== Selected passage ==
Eloping is not for everyone. It’s not a fashionable statement, an impulsive decision, or something you should do to look cool. Here we share real reasons why the couples we work with, to guide and photograph them on their wedding day, decided to elope rather than organize a conventional wedding.
Above all, your wedding day should be an intentional celebration, uniting your lives together in a way that is true to your personality, your relationship and your journey as a couple. An elopement offers you the possibility of creating a personalized wedding day without the pressures that are exerted on so many couples when organizing a large wedding. We believe that regardless of whether you choose an intimate wedding or a traditional wedding, you need to ask yourself real questions that will allow you to determine what type of celebration is right for you! Click here to learn more about what an elopement is.
Here are some reasons why the couples we guided chose to elope rather than plan a traditional wedding.
It’s a question of authenticity and intent. For many of our couples, planning a big wedding is more like something they would do for everyone else than something they do for themselves. They realize that it is an important moment and instead of feeling obliged to put on a show for hundreds of people, they prefer to enjoy the day in a much more intimate way by letting go of the traditions. Each human being is different. So why would there be only one way to celebrate a wedding?
The wedding industry presents a perfect picture of what a wedding day should and shouldn’t look like. If you are to believe their hype, you are supposed to have dreamed of your wedding day all your life. If some people create Pinterest boards even before the marriage proposal has even been made … for many couples this really is not the case.
===
== Information ==
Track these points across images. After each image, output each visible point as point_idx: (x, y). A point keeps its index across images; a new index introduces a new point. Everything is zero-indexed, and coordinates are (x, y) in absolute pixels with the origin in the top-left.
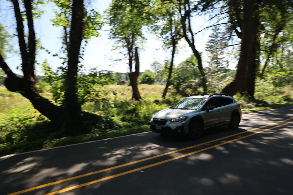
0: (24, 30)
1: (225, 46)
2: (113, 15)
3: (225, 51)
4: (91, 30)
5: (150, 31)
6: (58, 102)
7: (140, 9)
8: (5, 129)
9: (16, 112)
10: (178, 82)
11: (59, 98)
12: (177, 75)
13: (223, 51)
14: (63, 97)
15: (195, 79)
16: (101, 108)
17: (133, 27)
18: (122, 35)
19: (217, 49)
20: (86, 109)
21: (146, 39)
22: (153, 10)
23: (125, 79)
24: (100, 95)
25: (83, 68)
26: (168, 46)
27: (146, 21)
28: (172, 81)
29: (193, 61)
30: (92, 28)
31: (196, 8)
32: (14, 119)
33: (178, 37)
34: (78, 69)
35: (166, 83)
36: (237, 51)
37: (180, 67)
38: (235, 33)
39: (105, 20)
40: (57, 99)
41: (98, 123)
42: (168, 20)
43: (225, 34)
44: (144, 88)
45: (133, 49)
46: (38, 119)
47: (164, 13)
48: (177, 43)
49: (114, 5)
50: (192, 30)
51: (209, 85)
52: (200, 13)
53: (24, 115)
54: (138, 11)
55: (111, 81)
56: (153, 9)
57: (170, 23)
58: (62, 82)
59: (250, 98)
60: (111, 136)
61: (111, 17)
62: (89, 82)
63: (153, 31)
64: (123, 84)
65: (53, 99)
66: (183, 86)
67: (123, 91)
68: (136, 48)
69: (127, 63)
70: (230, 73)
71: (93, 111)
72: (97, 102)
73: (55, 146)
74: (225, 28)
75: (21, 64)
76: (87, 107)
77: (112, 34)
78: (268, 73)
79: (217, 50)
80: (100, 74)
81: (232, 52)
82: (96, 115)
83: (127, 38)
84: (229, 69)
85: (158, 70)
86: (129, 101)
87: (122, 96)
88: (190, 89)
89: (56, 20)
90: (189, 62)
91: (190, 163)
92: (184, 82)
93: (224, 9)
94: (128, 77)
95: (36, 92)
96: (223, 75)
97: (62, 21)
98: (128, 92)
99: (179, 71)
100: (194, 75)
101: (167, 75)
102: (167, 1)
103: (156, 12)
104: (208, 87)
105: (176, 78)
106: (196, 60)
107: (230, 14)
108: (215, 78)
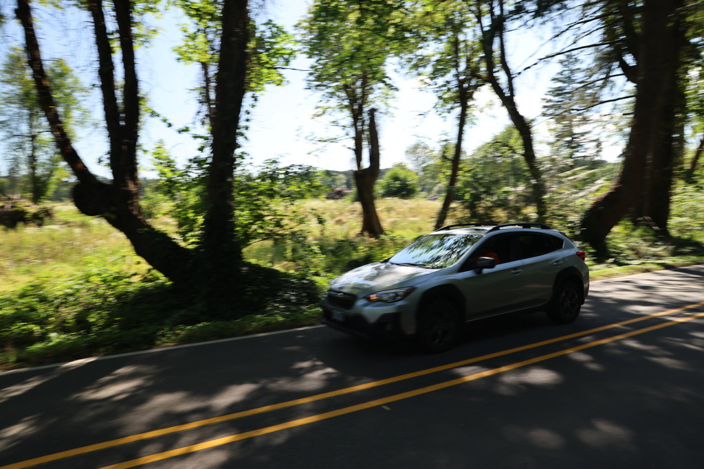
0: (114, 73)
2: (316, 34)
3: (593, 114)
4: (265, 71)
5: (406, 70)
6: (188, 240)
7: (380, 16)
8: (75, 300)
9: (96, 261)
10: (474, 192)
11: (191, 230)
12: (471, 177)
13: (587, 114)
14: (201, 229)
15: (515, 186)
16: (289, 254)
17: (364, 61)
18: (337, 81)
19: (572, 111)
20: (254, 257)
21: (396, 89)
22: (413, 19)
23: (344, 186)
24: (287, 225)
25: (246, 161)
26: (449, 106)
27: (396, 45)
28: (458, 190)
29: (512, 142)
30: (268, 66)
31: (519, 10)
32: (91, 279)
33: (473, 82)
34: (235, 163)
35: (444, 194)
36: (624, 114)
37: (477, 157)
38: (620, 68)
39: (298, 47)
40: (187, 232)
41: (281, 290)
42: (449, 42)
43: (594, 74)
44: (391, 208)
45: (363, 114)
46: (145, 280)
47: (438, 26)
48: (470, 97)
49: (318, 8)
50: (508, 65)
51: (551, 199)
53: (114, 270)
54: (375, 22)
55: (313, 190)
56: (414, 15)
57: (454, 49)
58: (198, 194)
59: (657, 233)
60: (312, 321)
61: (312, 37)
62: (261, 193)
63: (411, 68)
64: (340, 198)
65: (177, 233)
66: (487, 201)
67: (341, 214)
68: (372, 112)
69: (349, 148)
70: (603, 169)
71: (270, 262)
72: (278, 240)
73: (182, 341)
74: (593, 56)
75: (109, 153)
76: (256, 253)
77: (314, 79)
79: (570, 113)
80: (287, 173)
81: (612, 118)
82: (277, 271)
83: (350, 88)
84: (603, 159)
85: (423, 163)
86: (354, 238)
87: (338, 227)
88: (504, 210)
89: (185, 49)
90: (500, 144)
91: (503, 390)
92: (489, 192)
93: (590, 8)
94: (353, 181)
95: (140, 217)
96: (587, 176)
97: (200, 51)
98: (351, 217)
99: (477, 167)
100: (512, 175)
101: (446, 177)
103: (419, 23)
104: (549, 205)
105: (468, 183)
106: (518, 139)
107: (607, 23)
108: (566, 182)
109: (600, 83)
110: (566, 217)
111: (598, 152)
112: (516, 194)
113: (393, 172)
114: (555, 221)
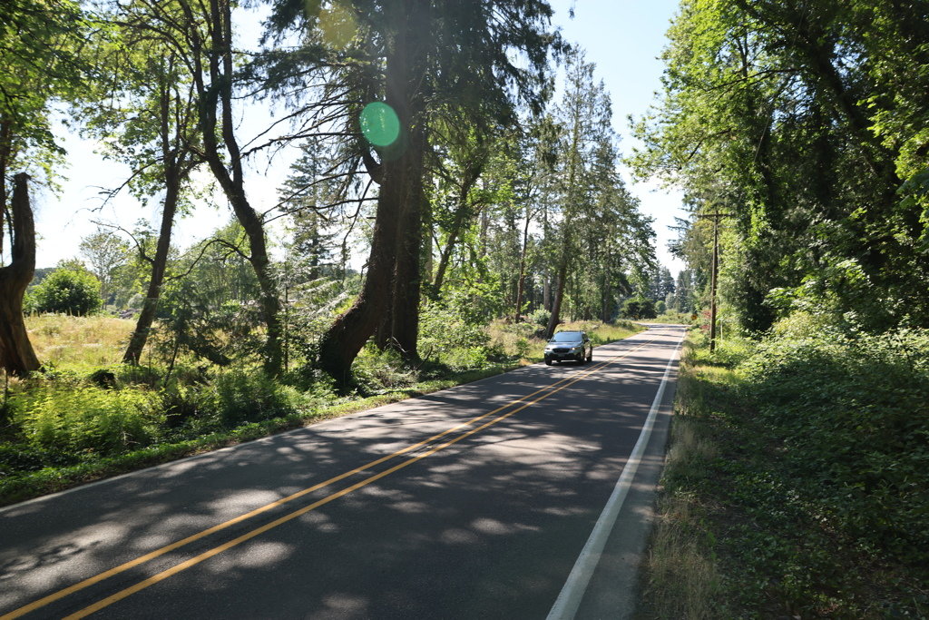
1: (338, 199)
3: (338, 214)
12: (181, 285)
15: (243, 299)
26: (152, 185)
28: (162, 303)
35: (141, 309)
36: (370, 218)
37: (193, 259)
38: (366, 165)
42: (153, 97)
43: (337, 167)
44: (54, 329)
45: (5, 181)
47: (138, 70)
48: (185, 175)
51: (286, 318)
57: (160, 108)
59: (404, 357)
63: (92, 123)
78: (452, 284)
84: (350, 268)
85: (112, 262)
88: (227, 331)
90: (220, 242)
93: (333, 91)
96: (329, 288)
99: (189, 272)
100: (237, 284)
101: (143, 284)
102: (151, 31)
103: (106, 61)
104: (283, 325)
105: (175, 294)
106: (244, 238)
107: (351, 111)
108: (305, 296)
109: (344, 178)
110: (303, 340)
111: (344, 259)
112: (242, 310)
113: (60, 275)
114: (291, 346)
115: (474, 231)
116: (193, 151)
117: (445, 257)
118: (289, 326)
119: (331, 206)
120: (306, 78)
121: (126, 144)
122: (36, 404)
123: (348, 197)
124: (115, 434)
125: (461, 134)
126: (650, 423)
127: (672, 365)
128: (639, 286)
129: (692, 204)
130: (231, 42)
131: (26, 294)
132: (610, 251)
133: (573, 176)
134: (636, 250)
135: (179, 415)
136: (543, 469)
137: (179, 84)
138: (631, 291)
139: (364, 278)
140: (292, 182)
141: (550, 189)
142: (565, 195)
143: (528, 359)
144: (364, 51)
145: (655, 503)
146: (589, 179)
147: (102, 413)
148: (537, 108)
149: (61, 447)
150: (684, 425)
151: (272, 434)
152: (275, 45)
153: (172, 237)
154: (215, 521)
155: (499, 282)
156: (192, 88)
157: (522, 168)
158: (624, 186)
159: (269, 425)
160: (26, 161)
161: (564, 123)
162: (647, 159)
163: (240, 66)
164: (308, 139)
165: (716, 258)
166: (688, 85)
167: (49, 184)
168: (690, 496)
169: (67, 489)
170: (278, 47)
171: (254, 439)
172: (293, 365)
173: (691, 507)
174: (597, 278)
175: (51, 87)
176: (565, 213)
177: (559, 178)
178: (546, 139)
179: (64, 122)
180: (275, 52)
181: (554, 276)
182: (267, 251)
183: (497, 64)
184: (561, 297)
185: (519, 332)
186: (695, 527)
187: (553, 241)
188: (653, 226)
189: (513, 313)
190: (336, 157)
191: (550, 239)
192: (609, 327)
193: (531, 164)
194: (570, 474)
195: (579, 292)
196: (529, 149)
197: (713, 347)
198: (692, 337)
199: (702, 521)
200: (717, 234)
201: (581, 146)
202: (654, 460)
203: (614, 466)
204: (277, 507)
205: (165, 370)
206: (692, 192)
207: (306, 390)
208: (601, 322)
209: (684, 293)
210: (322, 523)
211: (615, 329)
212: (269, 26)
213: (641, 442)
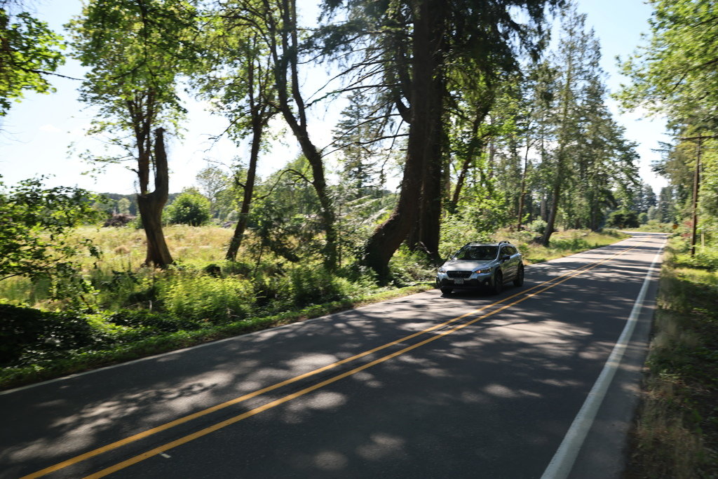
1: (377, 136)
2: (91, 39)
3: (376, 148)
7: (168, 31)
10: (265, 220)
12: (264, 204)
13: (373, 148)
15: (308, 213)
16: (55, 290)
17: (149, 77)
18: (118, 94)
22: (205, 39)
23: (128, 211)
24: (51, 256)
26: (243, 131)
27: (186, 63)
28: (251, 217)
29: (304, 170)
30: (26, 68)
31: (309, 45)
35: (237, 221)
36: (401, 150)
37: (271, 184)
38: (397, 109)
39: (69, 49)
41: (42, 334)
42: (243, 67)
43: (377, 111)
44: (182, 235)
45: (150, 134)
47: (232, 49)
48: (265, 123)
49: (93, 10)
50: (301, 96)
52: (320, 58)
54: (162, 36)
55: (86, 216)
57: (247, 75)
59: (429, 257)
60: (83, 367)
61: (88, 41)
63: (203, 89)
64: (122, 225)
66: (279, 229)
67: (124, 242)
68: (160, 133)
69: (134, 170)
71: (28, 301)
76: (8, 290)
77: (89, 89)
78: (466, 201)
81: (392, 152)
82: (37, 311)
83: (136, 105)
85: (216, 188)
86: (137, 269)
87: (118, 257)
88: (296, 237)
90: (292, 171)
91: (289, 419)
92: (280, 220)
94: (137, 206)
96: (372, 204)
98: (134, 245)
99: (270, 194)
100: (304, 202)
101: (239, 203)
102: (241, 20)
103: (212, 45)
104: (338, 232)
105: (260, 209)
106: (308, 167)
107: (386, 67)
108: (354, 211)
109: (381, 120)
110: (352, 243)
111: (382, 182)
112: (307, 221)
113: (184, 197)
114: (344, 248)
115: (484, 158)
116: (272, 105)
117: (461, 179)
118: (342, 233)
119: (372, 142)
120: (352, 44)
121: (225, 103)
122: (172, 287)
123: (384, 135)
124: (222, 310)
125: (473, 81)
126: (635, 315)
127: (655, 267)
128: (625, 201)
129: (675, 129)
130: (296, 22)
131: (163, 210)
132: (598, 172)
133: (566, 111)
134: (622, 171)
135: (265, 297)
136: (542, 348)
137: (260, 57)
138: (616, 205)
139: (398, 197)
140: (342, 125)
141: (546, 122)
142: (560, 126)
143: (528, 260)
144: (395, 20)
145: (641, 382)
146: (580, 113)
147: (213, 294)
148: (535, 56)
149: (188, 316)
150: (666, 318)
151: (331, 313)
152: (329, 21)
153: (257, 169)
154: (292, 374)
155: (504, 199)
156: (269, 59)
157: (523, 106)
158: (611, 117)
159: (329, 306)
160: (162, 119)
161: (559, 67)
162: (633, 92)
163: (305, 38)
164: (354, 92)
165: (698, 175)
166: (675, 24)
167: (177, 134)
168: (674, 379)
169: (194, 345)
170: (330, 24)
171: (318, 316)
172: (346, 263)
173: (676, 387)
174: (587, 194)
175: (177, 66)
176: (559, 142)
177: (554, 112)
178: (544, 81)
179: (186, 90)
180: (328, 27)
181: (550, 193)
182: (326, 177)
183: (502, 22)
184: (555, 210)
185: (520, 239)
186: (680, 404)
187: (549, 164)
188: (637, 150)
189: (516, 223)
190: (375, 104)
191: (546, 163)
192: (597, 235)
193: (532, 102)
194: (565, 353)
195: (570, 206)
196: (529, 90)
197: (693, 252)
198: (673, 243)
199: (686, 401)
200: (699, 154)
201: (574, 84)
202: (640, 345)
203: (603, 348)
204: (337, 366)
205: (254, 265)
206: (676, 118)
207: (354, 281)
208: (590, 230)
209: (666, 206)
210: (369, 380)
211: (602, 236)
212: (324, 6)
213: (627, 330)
===
* [Your objective]:
From the elopement text, lift the passage starting with "Above all, your" and going on through "a traditional wedding.", copying it word for word. Rely on the elopement text alone.

* [Response for this exercise]:
Above all, your wedding day should be an intentional celebration, uniting your lives together in a way that is true to your personality, your relationship and your journey as a couple. An elopement offers you the possibility of creating a personalized wedding day without the pressures that are exerted on so many couples when organizing a large wedding. We believe that regardless of whether you choose an intimate wedding or a traditional wedding, you need to ask yourself real questions that will allow you to determine what type of celebration is right for you! Click here to learn more about what an elopement is.
Here are some reasons why the couples we guided chose to elope rather than plan a traditional wedding.